3 Things Grace-Filled Parents Give Up

Grace–the unmerited and generous giving of ourselves to another with no expectation of repayment. In many ways, effective parenting flows out of grace. We give things up so our children might have more. We give of our time, our resources and our energy knowing that, if we do this successfully, our children will leave us and live a life independent of us. Sometimes, however, our own tightly held desires and expectations interfere with grace as we burden our children with our unfulfilled dreams. Our personal fears eclipse our ability to help our children identify their personal strengths and build a unique life based on those personal strengths. We desperately hold on to expectations and personal dreams, molding our children in the image of our desire rather than helping them discover their best self, created in the image of God. To really parent with grace, we have to give up the self-focused dreams and expectations we might hold. For instance, as grace-filled parents, we…

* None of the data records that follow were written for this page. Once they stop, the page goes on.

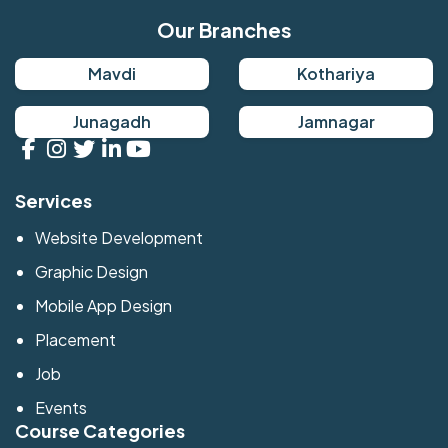
Our Branches
Mavdi
Kothariya
Junagadh
Jamnagar
Services
Website Development
Graphic Design
Mobile App Design
Placement
Job
Events
Course Categories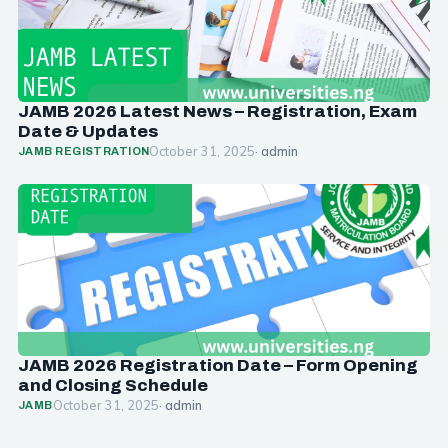
JAMB 2026 Latest News – Registration, Exam
Date & Updates
October 31, 2025
· admin
JAMB REGISTRATION
JAMB 2026 Registration Date – Form Opening
and Closing Schedule
October 31, 2025
· admin
JAMB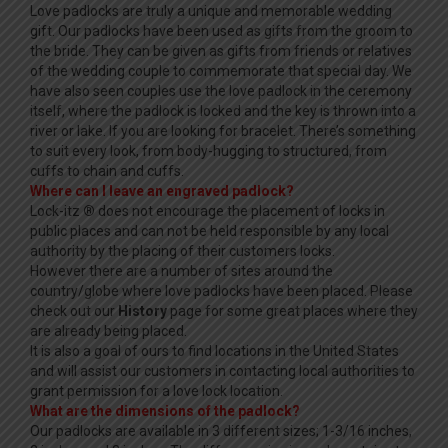
Love padlocks are truly a unique and memorable wedding
gift. Our padlocks have been used as gifts from the groom to
the bride. They can be given as gifts from friends or relatives
of the wedding couple to commemorate that special day. We
have also seen couples use the love padlock in the ceremony
itself, where the padlock is locked and the key is thrown into a
river or lake. If you are looking for bracelet. There’s something
to suit every look, from body-hugging to structured, from
cuffs to chain and cuffs.
Where can I leave an engraved padlock?
Lock-itz
®
does not encourage the placement of locks in
public places and can not be held responsible by any local
authority by the placing of their customers locks.
However there are a number of sites around the
country/globe where love padlocks have been placed. Please
check out our
History
page for some great places where they
are already being placed.
It is also a goal of ours to find locations in the United States
and will assist our customers in contacting local authorities to
grant permission for a love lock location.
What are the dimensions of the padlock?
Our padlocks are available in 3 different sizes; 1-3/16 inches,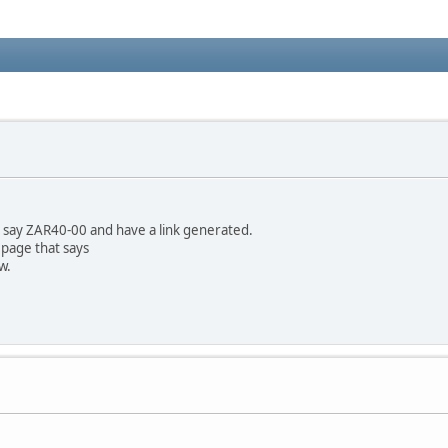
der say ZAR40-00 and have a link generated.
 page that says
w.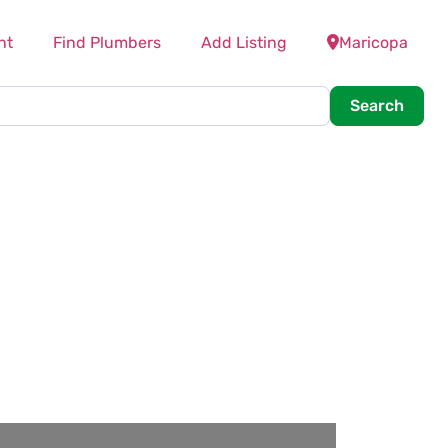
nt
Find Plumbers
Add Listing
Maricopa
Searc
Search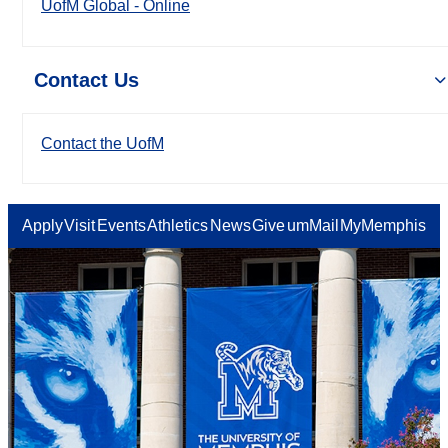
UofM Global - Online
Contact Us
Contact the UofM
Apply
Visit
Events
Athletics
News
Give
umMail
MyMemphis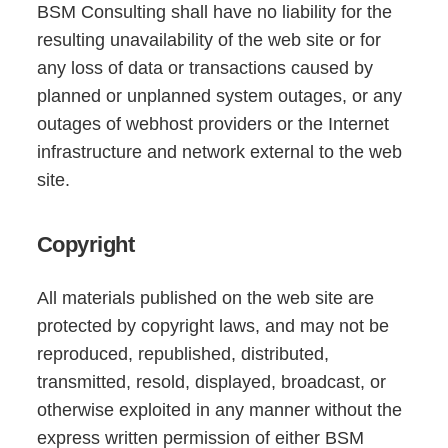
BSM Consulting shall have no liability for the
resulting unavailability of the web site or for
any loss of data or transactions caused by
planned or unplanned system outages, or any
outages of webhost providers or the Internet
infrastructure and network external to the web
site.
Copyright
All materials published on the web site are
protected by copyright laws, and may not be
reproduced, republished, distributed,
transmitted, resold, displayed, broadcast, or
otherwise exploited in any manner without the
express written permission of either BSM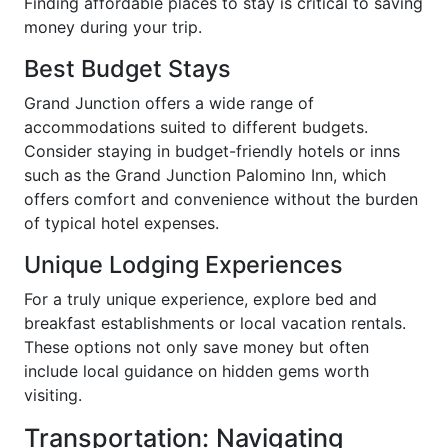
Finding affordable places to stay is critical to saving
money during your trip.
Best Budget Stays
Grand Junction offers a wide range of
accommodations suited to different budgets.
Consider staying in budget-friendly hotels or inns
such as the Grand Junction Palomino Inn, which
offers comfort and convenience without the burden
of typical hotel expenses.
Unique Lodging Experiences
For a truly unique experience, explore bed and
breakfast establishments or local vacation rentals.
These options not only save money but often
include local guidance on hidden gems worth
visiting.
Transportation: Navigating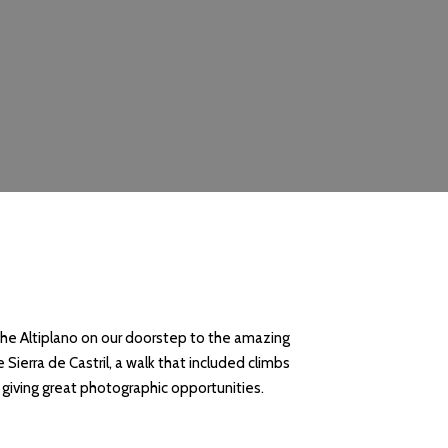
the Altiplano on our doorstep to the amazing
Sierra de Castril, a walk that included climbs
, giving great photographic opportunities.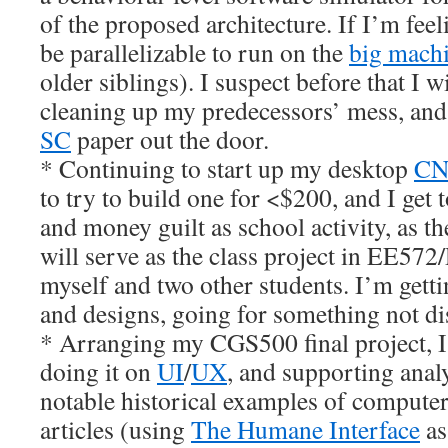
of the proposed architecture. If I’m feel
be parallelizable to run on the
big mach
older siblings). I suspect before that I 
cleaning up my predecessors’ mess, and 
SC
paper out the door.
* Continuing to start up my desktop
CNC
to try to build one for <$200, and I get t
and money guilt as school activity, as 
will serve as the class project in EE572/
myself and two other students. I’m getti
and designs, going for something not di
* Arranging my CGS500 final project, I’m
doing it on
UI
/
UX
, and supporting anal
notable historical examples of computer
articles (using
The Humane Interface
as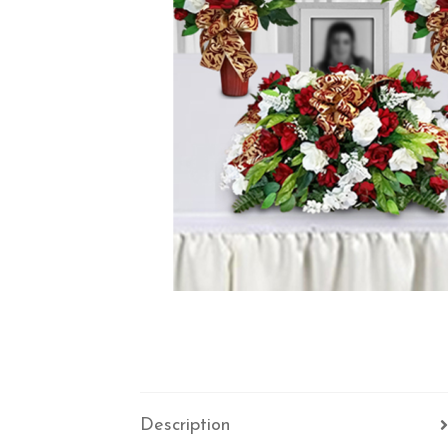
Description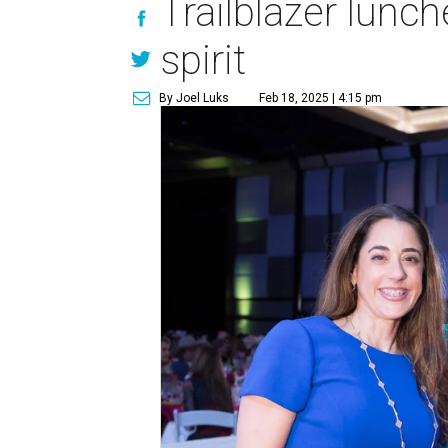
Trailblazer lunc
spirit
By Joel Luks
Feb 18, 2025 | 4:15 pm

     1.      Give up our self-focused dreams and expectations and encourage our children to build dreams based on their own desires and abilities. At times, parents attempt to live out their own dreams through their children. Or, parents might act out of an expectation that their children show talent in all areas. They demand that their children achieve success academically, athletically, artistically, emotionally, and socially. Such expectations and demands make it the teens duty to “bring glory and reassurance to the family” by accomplishing “success.” Grace-filled parents give up these extreme expectations and dreams. They help their children define success based on their unique talents, strengths, and desires… even if that means their child pursues a career different than their own.
 
     2.      Give up our fear of rejection. Children grow older and become teens. Teens mature and become young adults. The process of “growing up” and maturing involves separating from parents, differentiating from parents, finding “my individuality,” become “my own person.” This involves making independent decisions and establishing an independent life, distancing from parents. Sometimes, this feels like rejection to a parent. “They’re more interested in their friends than family.” “They just want to do their own thing.” At times, a teen may turn away from their parent, insult their parent, or even demean their parent in their effort to define themselves as an independent person. If parents, in response to a fear of rejection, attempt to hold on tighter through demands and rules, their child will rebel more. Instead, give up your fear of rejection. Allow your child to separate from you and develop an independent life. Put faith in your child and what you taught them during their childhood. Lean into your loving relationship with them and love them. Allow them to explore and talk with you about their exploration. Accept them, even when you feel rejected.
 
     3.      Give up worries about our children’s future. Our society operates on the lie of “diminishing resources.” It tells us that our children “mortgage their future” with imperfect transcripts or test scores, less than constant immersion in scheduled activities, and only basic achievements on their college resume. Our children are so harried and rushed that they have little time for trial and error, unstructured activities, or periods of “bad attitudes.” They feel the constant pressure of achievement, success, and accomplishment. Unfortunately, we, as parents, can add to these feelings, or…we can give up our fear about our children’s future and focus on giving them our loving acceptance. We can put more effort into teaching our children how to enjoy and balance life than in building a college resume. Most importantly, we can focus more on enjoying a relationship with our children than we focus on coaching them to meet cultural expectations of success.
 
These are not simple tasks in today’s culture of adrenaline rush, performance orientation, and addiction to achievement. However, truly grace-filled parents will work to give up selfish expectations, inflated fears of personal rejection, and personal worries about their children’s future. What we give up, we replace with loving acceptance and guidance, a listening ear and empathetic response, and, ultimately, an encouraging but gentle push toward independence.